▶ [Problem statement]
Reproduce the entire listing exactly as written, apart from its pictures.

▶ [Data for this exercise]
------------------------------------------------------------------------
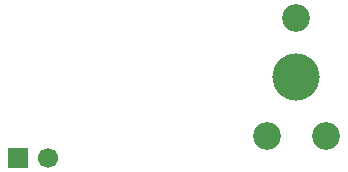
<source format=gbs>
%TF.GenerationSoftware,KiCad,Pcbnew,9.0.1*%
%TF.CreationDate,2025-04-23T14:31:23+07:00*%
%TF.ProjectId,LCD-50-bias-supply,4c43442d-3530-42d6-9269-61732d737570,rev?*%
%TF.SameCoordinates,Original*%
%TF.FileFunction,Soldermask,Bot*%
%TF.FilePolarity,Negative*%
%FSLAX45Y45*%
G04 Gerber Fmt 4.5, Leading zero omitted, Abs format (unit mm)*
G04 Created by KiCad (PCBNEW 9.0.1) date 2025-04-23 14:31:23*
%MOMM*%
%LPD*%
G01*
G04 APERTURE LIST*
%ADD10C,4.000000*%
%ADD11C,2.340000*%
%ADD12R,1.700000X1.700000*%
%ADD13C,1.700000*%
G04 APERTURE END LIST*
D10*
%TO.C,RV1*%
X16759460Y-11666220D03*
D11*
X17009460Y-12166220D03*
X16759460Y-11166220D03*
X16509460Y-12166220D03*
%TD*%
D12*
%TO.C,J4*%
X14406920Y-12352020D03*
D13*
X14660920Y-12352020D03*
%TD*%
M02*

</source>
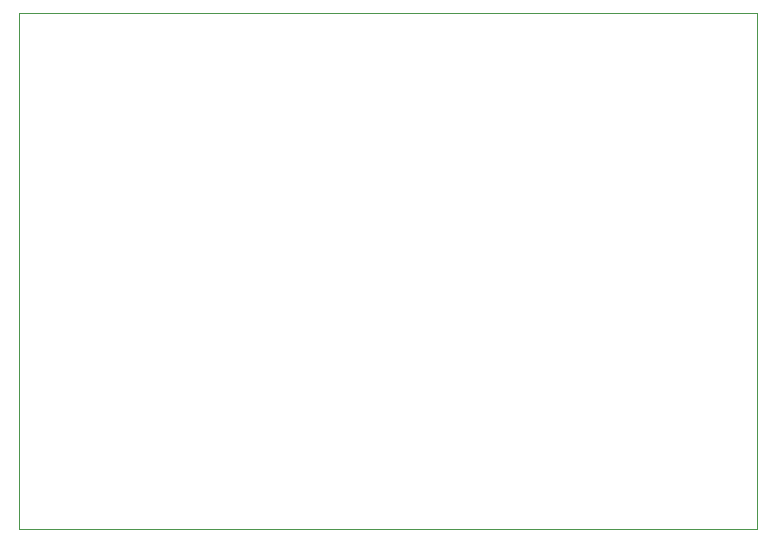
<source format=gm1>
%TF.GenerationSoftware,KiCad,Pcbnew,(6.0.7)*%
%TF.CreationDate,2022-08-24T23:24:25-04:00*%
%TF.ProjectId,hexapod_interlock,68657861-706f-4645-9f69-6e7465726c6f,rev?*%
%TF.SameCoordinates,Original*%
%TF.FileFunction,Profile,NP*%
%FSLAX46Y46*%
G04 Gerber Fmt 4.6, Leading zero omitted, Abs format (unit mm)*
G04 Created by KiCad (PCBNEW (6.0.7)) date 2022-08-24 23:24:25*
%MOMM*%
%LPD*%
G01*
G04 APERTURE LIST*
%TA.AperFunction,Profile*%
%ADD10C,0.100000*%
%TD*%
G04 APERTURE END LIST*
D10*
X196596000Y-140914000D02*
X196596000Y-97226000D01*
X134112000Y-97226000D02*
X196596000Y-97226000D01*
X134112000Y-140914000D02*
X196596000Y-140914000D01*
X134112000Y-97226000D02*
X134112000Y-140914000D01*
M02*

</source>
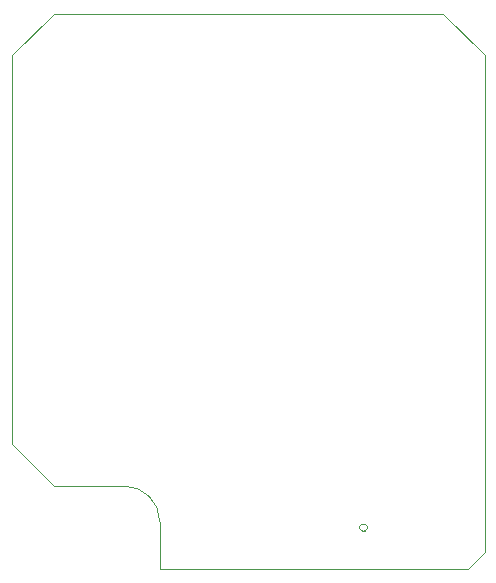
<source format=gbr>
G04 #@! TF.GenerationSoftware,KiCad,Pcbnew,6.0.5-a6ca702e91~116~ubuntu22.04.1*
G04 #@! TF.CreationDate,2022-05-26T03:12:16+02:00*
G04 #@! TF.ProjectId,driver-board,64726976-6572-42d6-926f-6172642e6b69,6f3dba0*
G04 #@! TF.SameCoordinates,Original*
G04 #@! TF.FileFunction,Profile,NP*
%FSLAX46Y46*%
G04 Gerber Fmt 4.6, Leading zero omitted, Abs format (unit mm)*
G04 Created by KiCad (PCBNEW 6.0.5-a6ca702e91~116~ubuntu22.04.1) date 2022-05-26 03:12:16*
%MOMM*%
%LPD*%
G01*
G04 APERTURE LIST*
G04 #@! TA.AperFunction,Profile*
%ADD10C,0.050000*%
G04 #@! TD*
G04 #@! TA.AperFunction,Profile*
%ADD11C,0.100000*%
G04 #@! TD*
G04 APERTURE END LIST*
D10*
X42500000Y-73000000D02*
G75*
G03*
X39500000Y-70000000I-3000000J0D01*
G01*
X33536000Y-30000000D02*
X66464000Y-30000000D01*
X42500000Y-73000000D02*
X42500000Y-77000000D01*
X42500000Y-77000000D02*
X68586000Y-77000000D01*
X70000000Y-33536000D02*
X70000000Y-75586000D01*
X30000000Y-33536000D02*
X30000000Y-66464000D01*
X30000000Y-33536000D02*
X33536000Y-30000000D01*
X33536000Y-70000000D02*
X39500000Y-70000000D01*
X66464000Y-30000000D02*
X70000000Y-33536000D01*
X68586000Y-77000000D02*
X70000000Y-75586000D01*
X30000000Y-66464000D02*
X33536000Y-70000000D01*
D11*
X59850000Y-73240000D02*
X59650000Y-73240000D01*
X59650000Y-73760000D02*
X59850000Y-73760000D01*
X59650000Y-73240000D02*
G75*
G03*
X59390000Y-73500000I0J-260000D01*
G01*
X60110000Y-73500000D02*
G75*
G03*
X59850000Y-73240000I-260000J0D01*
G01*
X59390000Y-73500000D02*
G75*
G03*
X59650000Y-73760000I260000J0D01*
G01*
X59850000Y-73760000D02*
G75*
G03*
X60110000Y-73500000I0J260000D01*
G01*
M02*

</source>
------------------------------------------------------------------------
▶ [Expected answer]
<source format=gbs>
%TF.GenerationSoftware,KiCad,Pcbnew,9.0.1*%
%TF.CreationDate,2025-04-23T14:31:23+07:00*%
%TF.ProjectId,LCD-50-bias-supply,4c43442d-3530-42d6-9269-61732d737570,rev?*%
%TF.SameCoordinates,Original*%
%TF.FileFunction,Soldermask,Bot*%
%TF.FilePolarity,Negative*%
%FSLAX45Y45*%
G04 Gerber Fmt 4.5, Leading zero omitted, Abs format (unit mm)*
G04 Created by KiCad (PCBNEW 9.0.1) date 2025-04-23 14:31:23*
%MOMM*%
%LPD*%
G01*
G04 APERTURE LIST*
%ADD10C,4.000000*%
%ADD11C,2.340000*%
%ADD12R,1.700000X1.700000*%
%ADD13C,1.700000*%
G04 APERTURE END LIST*
D10*
%TO.C,RV1*%
X16759460Y-11666220D03*
D11*
X17009460Y-12166220D03*
X16759460Y-11166220D03*
X16509460Y-12166220D03*
%TD*%
D12*
%TO.C,J4*%
X14406920Y-12352020D03*
D13*
X14660920Y-12352020D03*
%TD*%
M02*

</source>
<source format=gm1>
%TF.GenerationSoftware,KiCad,Pcbnew,(6.0.7)*%
%TF.CreationDate,2022-08-24T23:24:25-04:00*%
%TF.ProjectId,hexapod_interlock,68657861-706f-4645-9f69-6e7465726c6f,rev?*%
%TF.SameCoordinates,Original*%
%TF.FileFunction,Profile,NP*%
%FSLAX46Y46*%
G04 Gerber Fmt 4.6, Leading zero omitted, Abs format (unit mm)*
G04 Created by KiCad (PCBNEW (6.0.7)) date 2022-08-24 23:24:25*
%MOMM*%
%LPD*%
G01*
G04 APERTURE LIST*
%TA.AperFunction,Profile*%
%ADD10C,0.100000*%
%TD*%
G04 APERTURE END LIST*
D10*
X196596000Y-140914000D02*
X196596000Y-97226000D01*
X134112000Y-97226000D02*
X196596000Y-97226000D01*
X134112000Y-140914000D02*
X196596000Y-140914000D01*
X134112000Y-97226000D02*
X134112000Y-140914000D01*
M02*

</source>
<source format=gbr>
G04 #@! TF.GenerationSoftware,KiCad,Pcbnew,6.0.5-a6ca702e91~116~ubuntu22.04.1*
G04 #@! TF.CreationDate,2022-05-26T03:12:16+02:00*
G04 #@! TF.ProjectId,driver-board,64726976-6572-42d6-926f-6172642e6b69,6f3dba0*
G04 #@! TF.SameCoordinates,Original*
G04 #@! TF.FileFunction,Profile,NP*
%FSLAX46Y46*%
G04 Gerber Fmt 4.6, Leading zero omitted, Abs format (unit mm)*
G04 Created by KiCad (PCBNEW 6.0.5-a6ca702e91~116~ubuntu22.04.1) date 2022-05-26 03:12:16*
%MOMM*%
%LPD*%
G01*
G04 APERTURE LIST*
G04 #@! TA.AperFunction,Profile*
%ADD10C,0.050000*%
G04 #@! TD*
G04 #@! TA.AperFunction,Profile*
%ADD11C,0.100000*%
G04 #@! TD*
G04 APERTURE END LIST*
D10*
X42500000Y-73000000D02*
G75*
G03*
X39500000Y-70000000I-3000000J0D01*
G01*
X33536000Y-30000000D02*
X66464000Y-30000000D01*
X42500000Y-73000000D02*
X42500000Y-77000000D01*
X42500000Y-77000000D02*
X68586000Y-77000000D01*
X70000000Y-33536000D02*
X70000000Y-75586000D01*
X30000000Y-33536000D02*
X30000000Y-66464000D01*
X30000000Y-33536000D02*
X33536000Y-30000000D01*
X33536000Y-70000000D02*
X39500000Y-70000000D01*
X66464000Y-30000000D02*
X70000000Y-33536000D01*
X68586000Y-77000000D02*
X70000000Y-75586000D01*
X30000000Y-66464000D02*
X33536000Y-70000000D01*
D11*
X59850000Y-73240000D02*
X59650000Y-73240000D01*
X59650000Y-73760000D02*
X59850000Y-73760000D01*
X59650000Y-73240000D02*
G75*
G03*
X59390000Y-73500000I0J-260000D01*
G01*
X60110000Y-73500000D02*
G75*
G03*
X59850000Y-73240000I-260000J0D01*
G01*
X59390000Y-73500000D02*
G75*
G03*
X59650000Y-73760000I260000J0D01*
G01*
X59850000Y-73760000D02*
G75*
G03*
X60110000Y-73500000I0J260000D01*
G01*
M02*

</source>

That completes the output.